Led by New York artist Leo Villareal and renowned London architects Lifschutz Davidson Sandilands working with FuturePlace, our proposal has been designed to enliven the Thames with dynamic lighting. Hannah Rothschild, Chair of the Illuminated River Foundation said, “Their scheme is beautiful, ambitious and realisable but always considerate to the environment, lighting levels and energy conservation. The jury is convinced that the winning team will transform the centre of London while remaining true to the spirit and integrity of the Thames and its communities.”

As well as technically realising Villareal’s artist vision for the bridges, Atelier Ten will be developing a lighting solution that both minimises energy usage and spill light. The river is home to over 100 species of fish and numerous species of bats which could potentially be disturbed by light. One of our key aims is to ensure careful control of the bridge lighting to avoid any disturbance to this diverse and rich ecosystem.

Our involvement in the initial stages has been to carry out an innovative and extensive luminance survey of the existing bridges and their surroundings. This is being used to develop recommendations for target light levels for each bridge to ensure the bridges are each lit to an appropriate level tailored to their surroundings and neighbouring iconic landmarks. In turn, this target light level will inform the selection of lighting equipment and ensure minimum energy usage and spill of light.

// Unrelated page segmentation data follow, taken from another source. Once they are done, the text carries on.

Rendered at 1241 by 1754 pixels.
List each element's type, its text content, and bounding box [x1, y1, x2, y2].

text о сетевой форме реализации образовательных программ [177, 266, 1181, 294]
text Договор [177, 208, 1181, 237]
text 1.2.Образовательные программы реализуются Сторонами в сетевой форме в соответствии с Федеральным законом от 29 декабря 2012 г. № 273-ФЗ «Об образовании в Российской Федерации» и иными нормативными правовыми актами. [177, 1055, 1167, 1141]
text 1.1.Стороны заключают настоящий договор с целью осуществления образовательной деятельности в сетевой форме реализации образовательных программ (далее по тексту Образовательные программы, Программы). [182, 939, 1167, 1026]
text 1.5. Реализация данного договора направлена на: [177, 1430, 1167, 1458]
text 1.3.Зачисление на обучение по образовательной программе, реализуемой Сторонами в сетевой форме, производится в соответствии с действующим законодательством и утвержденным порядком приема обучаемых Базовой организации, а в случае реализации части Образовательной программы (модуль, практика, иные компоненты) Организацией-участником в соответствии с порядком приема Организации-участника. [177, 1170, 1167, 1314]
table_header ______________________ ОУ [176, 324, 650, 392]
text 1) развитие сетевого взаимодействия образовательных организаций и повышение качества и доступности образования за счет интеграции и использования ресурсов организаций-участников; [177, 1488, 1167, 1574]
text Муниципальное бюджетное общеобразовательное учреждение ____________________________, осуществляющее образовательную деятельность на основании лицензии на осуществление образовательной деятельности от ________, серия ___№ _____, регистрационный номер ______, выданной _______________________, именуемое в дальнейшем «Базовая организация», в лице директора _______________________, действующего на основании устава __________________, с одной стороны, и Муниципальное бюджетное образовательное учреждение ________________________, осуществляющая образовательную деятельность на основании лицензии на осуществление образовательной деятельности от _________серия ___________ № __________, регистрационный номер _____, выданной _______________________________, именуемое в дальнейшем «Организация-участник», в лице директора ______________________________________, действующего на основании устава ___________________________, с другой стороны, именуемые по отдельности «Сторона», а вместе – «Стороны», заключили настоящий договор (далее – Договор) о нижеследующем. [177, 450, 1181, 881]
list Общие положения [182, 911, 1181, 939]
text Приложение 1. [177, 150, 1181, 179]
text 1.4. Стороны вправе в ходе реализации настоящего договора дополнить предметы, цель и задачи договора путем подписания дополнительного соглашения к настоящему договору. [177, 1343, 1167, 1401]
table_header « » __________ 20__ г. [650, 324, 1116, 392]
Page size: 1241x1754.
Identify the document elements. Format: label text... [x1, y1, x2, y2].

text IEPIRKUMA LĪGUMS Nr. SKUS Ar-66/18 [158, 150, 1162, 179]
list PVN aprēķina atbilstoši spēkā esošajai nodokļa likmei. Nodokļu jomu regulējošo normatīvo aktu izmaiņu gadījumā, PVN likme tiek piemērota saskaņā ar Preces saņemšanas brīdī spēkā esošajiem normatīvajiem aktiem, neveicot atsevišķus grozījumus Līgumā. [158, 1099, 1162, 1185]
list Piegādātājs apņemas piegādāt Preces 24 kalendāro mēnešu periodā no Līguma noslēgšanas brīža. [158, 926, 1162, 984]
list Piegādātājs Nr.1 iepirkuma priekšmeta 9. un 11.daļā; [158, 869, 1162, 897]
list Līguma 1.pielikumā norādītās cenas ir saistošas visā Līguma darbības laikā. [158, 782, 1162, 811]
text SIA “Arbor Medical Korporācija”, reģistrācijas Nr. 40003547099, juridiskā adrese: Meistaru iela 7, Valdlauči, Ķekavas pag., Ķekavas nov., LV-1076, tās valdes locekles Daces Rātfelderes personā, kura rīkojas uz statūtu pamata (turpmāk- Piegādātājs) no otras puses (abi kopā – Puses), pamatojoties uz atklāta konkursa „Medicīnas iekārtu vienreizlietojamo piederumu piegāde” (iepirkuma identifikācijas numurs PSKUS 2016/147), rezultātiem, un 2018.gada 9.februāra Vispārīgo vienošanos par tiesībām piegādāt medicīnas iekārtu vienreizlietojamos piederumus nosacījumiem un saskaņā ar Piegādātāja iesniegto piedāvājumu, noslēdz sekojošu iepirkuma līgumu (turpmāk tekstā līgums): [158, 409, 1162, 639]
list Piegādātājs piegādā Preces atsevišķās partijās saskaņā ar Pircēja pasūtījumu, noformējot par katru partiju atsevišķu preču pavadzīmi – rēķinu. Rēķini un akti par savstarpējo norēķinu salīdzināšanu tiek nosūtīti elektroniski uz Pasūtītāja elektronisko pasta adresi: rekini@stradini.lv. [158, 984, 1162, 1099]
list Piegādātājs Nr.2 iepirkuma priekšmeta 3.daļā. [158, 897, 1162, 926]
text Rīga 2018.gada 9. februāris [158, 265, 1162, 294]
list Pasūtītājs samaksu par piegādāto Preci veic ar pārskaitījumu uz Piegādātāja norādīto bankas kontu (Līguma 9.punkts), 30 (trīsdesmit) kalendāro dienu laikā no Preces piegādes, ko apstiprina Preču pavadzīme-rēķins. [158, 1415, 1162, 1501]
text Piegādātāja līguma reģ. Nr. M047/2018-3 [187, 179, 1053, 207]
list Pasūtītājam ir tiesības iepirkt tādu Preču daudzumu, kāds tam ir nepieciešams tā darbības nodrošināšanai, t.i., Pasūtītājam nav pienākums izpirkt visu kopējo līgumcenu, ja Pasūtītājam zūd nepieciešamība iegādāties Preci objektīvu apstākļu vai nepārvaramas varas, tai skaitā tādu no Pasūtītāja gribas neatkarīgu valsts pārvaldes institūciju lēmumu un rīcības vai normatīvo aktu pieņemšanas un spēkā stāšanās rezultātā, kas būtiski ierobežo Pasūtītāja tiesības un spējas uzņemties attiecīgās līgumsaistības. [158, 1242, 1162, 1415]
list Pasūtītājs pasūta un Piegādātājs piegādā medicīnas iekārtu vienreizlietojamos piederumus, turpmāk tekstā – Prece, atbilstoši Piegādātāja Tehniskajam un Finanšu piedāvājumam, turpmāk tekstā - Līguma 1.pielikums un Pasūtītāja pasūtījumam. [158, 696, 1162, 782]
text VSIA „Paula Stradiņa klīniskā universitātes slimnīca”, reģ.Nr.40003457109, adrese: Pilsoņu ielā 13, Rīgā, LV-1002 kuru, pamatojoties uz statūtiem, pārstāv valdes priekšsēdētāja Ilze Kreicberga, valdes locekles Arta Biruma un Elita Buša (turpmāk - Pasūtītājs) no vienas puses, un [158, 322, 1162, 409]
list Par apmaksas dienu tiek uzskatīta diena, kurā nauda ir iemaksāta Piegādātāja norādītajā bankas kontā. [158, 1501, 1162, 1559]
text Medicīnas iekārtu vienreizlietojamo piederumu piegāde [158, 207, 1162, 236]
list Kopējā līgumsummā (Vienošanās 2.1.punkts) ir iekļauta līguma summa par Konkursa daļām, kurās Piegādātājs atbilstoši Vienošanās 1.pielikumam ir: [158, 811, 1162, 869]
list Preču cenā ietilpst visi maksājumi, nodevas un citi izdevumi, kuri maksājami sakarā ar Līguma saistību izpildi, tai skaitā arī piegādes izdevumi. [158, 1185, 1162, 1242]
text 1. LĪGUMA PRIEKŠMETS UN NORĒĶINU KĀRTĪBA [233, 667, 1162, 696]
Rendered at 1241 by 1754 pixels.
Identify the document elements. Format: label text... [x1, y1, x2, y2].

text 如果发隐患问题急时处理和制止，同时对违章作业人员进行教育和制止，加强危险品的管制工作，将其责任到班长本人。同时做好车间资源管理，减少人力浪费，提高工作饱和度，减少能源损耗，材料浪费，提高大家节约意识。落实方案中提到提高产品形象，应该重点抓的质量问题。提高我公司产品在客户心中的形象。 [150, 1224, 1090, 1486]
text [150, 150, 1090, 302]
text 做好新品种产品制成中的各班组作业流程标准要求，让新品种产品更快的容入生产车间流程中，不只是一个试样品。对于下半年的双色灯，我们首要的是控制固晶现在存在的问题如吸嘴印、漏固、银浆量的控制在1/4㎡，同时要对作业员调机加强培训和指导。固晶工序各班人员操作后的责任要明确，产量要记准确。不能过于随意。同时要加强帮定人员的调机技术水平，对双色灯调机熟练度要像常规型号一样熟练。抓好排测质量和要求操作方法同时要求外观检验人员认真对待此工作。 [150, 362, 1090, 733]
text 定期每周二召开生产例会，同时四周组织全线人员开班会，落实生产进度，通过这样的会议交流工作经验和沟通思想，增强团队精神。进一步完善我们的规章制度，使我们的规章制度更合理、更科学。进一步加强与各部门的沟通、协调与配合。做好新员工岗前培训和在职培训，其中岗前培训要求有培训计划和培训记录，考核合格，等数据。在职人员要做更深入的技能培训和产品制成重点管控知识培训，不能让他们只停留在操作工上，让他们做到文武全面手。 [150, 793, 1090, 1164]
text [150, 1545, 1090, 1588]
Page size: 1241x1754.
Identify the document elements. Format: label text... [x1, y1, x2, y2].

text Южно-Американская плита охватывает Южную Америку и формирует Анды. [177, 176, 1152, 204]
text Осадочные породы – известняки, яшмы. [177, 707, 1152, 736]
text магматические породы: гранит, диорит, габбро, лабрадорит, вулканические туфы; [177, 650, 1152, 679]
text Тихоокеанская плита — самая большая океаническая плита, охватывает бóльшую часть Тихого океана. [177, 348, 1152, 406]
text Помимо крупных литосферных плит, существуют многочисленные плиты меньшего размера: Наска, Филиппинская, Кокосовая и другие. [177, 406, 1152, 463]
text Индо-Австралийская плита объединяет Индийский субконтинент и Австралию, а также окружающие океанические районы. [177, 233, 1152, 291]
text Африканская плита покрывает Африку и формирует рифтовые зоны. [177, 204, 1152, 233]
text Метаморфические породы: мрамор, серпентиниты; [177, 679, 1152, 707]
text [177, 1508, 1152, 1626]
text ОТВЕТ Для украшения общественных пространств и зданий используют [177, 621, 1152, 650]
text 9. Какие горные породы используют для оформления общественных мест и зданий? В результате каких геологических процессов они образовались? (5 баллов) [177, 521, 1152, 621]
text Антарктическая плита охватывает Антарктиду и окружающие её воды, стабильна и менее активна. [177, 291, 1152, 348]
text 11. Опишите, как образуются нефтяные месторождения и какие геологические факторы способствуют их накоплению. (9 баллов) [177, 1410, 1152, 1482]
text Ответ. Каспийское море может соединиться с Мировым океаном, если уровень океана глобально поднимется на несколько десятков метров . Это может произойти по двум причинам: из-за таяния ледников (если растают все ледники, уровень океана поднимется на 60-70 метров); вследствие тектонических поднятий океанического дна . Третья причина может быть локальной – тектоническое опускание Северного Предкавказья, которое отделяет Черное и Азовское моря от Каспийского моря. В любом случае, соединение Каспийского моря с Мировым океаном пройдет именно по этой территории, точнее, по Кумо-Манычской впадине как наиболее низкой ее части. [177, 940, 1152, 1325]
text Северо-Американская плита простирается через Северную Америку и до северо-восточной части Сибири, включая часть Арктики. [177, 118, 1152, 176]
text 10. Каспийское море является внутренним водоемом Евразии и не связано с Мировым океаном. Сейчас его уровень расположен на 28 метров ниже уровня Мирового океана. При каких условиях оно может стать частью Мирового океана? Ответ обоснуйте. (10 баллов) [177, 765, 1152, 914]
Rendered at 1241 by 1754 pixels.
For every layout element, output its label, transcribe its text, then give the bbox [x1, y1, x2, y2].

The luminance survey covered the entire length of the river between Albert and Tower Bridge. For such an extensive study an innovative solution had to be developed. Specialist analysis software and a calibrated SLR camera were used to provide calibrated luminance plots from hundreds of photographs which were taken during night time surveys along the river banks. The calibrated photographs were pieced together to provide a complete record of the brightness distribution along both banks of the Thames.